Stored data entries
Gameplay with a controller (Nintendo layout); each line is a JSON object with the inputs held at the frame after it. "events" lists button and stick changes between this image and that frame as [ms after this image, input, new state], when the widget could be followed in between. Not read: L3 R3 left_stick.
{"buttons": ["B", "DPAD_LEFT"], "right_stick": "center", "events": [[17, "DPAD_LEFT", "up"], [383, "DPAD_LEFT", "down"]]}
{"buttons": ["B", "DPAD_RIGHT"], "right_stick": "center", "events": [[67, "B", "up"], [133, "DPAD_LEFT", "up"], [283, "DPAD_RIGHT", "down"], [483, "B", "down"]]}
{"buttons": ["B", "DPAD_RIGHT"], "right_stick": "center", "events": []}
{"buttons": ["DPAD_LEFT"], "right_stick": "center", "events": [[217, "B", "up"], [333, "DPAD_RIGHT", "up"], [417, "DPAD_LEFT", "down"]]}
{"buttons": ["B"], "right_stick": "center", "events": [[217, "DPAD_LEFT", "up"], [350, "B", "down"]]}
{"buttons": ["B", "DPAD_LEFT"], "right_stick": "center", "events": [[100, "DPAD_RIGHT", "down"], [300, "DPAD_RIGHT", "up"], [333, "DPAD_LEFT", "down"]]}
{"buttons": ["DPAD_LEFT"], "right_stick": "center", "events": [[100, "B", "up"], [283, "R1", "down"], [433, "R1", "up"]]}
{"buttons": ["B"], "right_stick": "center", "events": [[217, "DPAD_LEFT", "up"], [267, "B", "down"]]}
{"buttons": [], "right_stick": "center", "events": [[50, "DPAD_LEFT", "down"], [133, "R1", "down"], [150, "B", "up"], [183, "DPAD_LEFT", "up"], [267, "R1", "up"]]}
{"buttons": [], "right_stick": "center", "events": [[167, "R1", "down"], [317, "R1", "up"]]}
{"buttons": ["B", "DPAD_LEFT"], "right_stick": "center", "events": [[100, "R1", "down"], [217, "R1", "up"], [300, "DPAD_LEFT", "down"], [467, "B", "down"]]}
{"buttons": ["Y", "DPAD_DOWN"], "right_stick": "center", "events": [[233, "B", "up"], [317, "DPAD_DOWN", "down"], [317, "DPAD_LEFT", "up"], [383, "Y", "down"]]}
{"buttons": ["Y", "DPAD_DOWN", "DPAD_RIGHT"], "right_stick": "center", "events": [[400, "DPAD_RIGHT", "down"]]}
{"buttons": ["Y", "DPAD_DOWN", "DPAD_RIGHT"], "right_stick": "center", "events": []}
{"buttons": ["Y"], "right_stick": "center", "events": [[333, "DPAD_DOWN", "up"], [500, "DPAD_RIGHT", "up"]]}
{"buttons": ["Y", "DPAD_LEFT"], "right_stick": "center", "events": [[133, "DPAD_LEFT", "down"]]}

EXERCISE INSTRUCTIONS: Word for word, restate each of the records above.

ANSWER BOX:
Gameplay with a controller (Nintendo layout); each line is a JSON object with the inputs held at the frame after it. "events" lists button and stick changes between this image and that frame as [ms after this image, input, new state], when the widget could be followed in between. Not read: L3 R3 left_stick.
{"buttons": ["B", "DPAD_LEFT"], "right_stick": "center", "events": [[17, "DPAD_LEFT", "up"], [383, "DPAD_LEFT", "down"]]}
{"buttons": ["B", "DPAD_RIGHT"], "right_stick": "center", "events": [[67, "B", "up"], [133, "DPAD_LEFT", "up"], [283, "DPAD_RIGHT", "down"], [483, "B", "down"]]}
{"buttons": ["B", "DPAD_RIGHT"], "right_stick": "center", "events": []}
{"buttons": ["DPAD_LEFT"], "right_stick": "center", "events": [[217, "B", "up"], [333, "DPAD_RIGHT", "up"], [417, "DPAD_LEFT", "down"]]}
{"buttons": ["B"], "right_stick": "center", "events": [[217, "DPAD_LEFT", "up"], [350, "B", "down"]]}
{"buttons": ["B", "DPAD_LEFT"], "right_stick": "center", "events": [[100, "DPAD_RIGHT", "down"], [300, "DPAD_RIGHT", "up"], [333, "DPAD_LEFT", "down"]]}
{"buttons": ["DPAD_LEFT"], "right_stick": "center", "events": [[100, "B", "up"], [283, "R1", "down"], [433, "R1", "up"]]}
{"buttons": ["B"], "right_stick": "center", "events": [[217, "DPAD_LEFT", "up"], [267, "B", "down"]]}
{"buttons": [], "right_stick": "center", "events": [[50, "DPAD_LEFT", "down"], [133, "R1", "down"], [150, "B", "up"], [183, "DPAD_LEFT", "up"], [267, "R1", "up"]]}
{"buttons": [], "right_stick": "center", "events": [[167, "R1", "down"], [317, "R1", "up"]]}
{"buttons": ["B", "DPAD_LEFT"], "right_stick": "center", "events": [[100, "R1", "down"], [217, "R1", "up"], [300, "DPAD_LEFT", "down"], [467, "B", "down"]]}
{"buttons": ["Y", "DPAD_DOWN"], "right_stick": "center", "events": [[233, "B", "up"], [317, "DPAD_DOWN", "down"], [317, "DPAD_LEFT", "up"], [383, "Y", "down"]]}
{"buttons": ["Y", "DPAD_DOWN", "DPAD_RIGHT"], "right_stick": "center", "events": [[400, "DPAD_RIGHT", "down"]]}
{"buttons": ["Y", "DPAD_DOWN", "DPAD_RIGHT"], "right_stick": "center", "events": []}
{"buttons": ["Y"], "right_stick": "center", "events": [[333, "DPAD_DOWN", "up"], [500, "DPAD_RIGHT", "up"]]}
{"buttons": ["Y", "DPAD_LEFT"], "right_stick": "center", "events": [[133, "DPAD_LEFT", "down"]]}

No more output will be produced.